Gestellte Aufgabe 1 ▸ Beantworte für jede der Aussagen (a), (b) und (c) mit Ja oder Nein, ob sie mit dem Text über PFAS im Fleisch übereinstimmt, und zitiere dazu die entscheidenden Worte wörtlich. (a) Die St.Galler Behörden haben bei 15 Betrieben überhöhte Fleisch-Werte festgestellt. (b) Der Kanton St.Gallen hat bereits Verkaufsverbote verhängt. (c) Der Ständerat befasst sich am Donnerstag mit einer möglichen Anpassung der Regeln.

Vorliegender Text ▸
•••••

Beim Fleischkauf steht das Vertrauen der Konsumentinnen und Konsumenten auf der Kippe. Diese müssten beim Einkaufen sicher sein können, dass das Fleischangebot die Grenzwerte einhalte, meint Sara Stalder, Geschäftsführerin der Stiftung für Konsumentenschutz, gegenüber dem Tages-Anzeiger. Das gelte auch für PFAS. Dabei handelt es sich um schlecht abbaubare «Ewigkeitschemikalien», die sich im Körper ansammeln und gesundheitsschädigend sind. Stalder ist klar der Meinung: «Der Gesundheitsschutz geht vor.»
Die PFAS-Vorschriften des Bundes werden aber derzeit angezweifelt. Eine eventuelle Anpassung der Regeln ist am Mittwoch Thema beim Ständerat. Dazu kommt, dass der Kanton St.Gallen das Fleisch mit überhöhten PFAS-Werten weiterhin nicht verbieten möchte. In einer Medienmitteilung vom letzten Jahr hiess es noch: «Lebensmittel mit einer PFAS-Belastung über dem geltenden Höchstwert dürfen nicht mehr in den Verkauf kommen.»
Mittlerweile haben die St.Galler Behörden bei 15 Betrieben überhöhte Fleisch-Werte festgestellt. Bei weiteren fünf Betrieben gab es überschrittene Werte für Eier. Verkaufsverbote gab es bislang aber keine. Der Kanton habe stattdessen seine Praxis angepasst, sagt Mediensprecher Thomas Zuberbühler der Zeitung.
Die St.Galler Behörden möchten die betroffenen Bauern dazu bringen, die PFAS-Belastung der Tiere zu senken. «Sofern die Betriebe aktiv an der Reduktion mitarbeiten, können sie ihr Fleisch weiterhin in den Handel bringen», meint Zuberbühler. Damit wolle der Kanton einerseits die Gesundheit der Menschen schützen und andererseits die Existenz der Betriebe sichern. «Dafür braucht es eine pragmatische, lösungsorientierte Vorgehensweise», sagt der Mediensprecher.

•••••

Gestellte Aufgabe 2 ▸ Gib den Abschnitt der Datensätze von der Zeile mit „pose: elev=310.9 azim=330.1“ bis zum Ende der Datensätze unverändert aus, beide Enden eingeschlossen. Lass die Bilder dabei weg.

Verfügbare Daten ▸
•••••

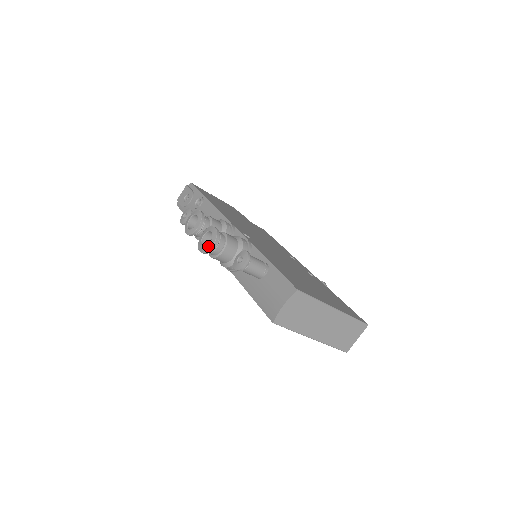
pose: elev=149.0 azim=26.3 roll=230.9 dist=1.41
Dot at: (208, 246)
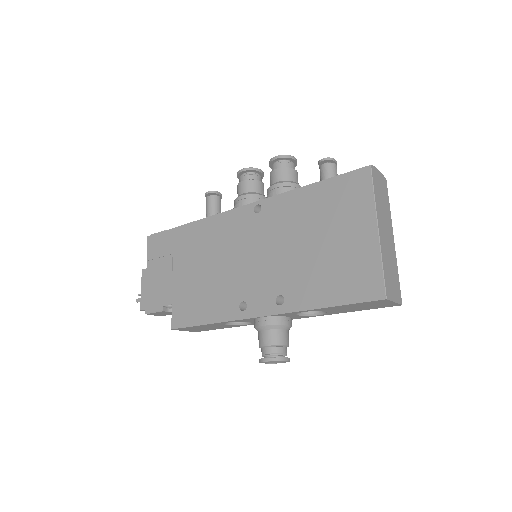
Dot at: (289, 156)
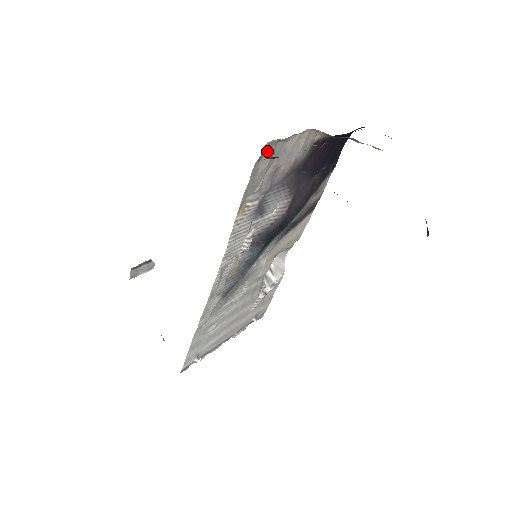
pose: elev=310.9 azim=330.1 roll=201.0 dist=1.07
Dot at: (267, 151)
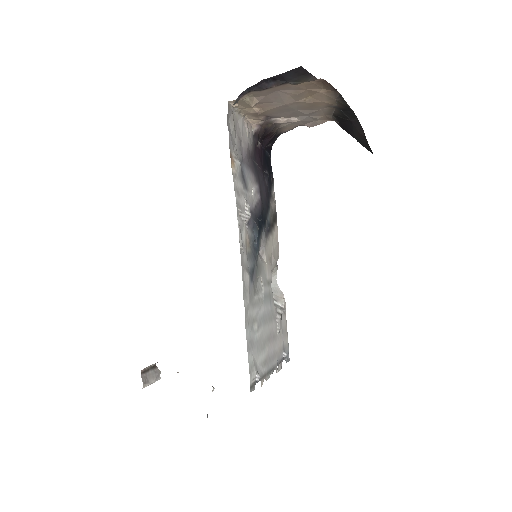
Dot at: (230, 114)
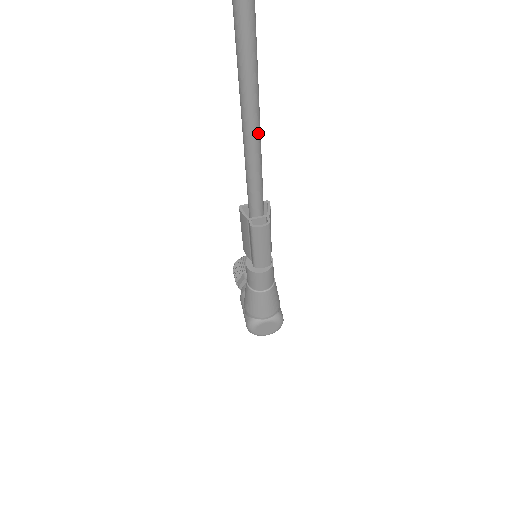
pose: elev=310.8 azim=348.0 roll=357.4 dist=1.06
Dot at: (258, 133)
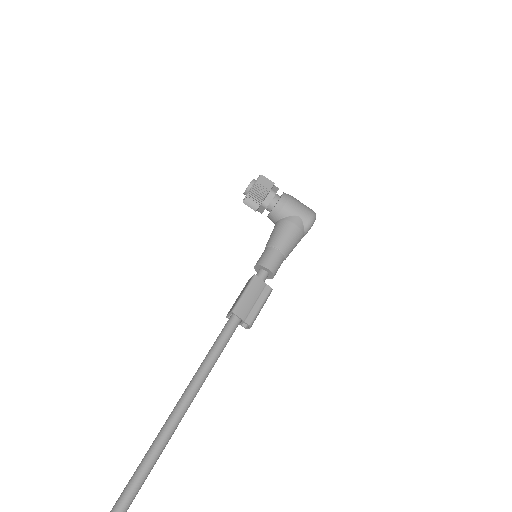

•••••

Antwort 1 ▸
(a) Ja: „Mittlerweile haben die St.Galler Behörden bei 15 Betrieben überhöhte Fleisch-Werte festgestellt.“
(b) Nein: „Verkaufsverbote gab es bislang aber keine.“
(c) Nein: „Eine eventuelle Anpassung der Regeln ist am Mittwoch Thema beim Ständerat.“

Antwort 2 ▸
pose: elev=310.9 azim=330.1 roll=201.0 dist=1.07
Dot at: (267, 151)
Dot at: (230, 114)
pose: elev=310.8 azim=348.0 roll=357.4 dist=1.06
Dot at: (258, 133)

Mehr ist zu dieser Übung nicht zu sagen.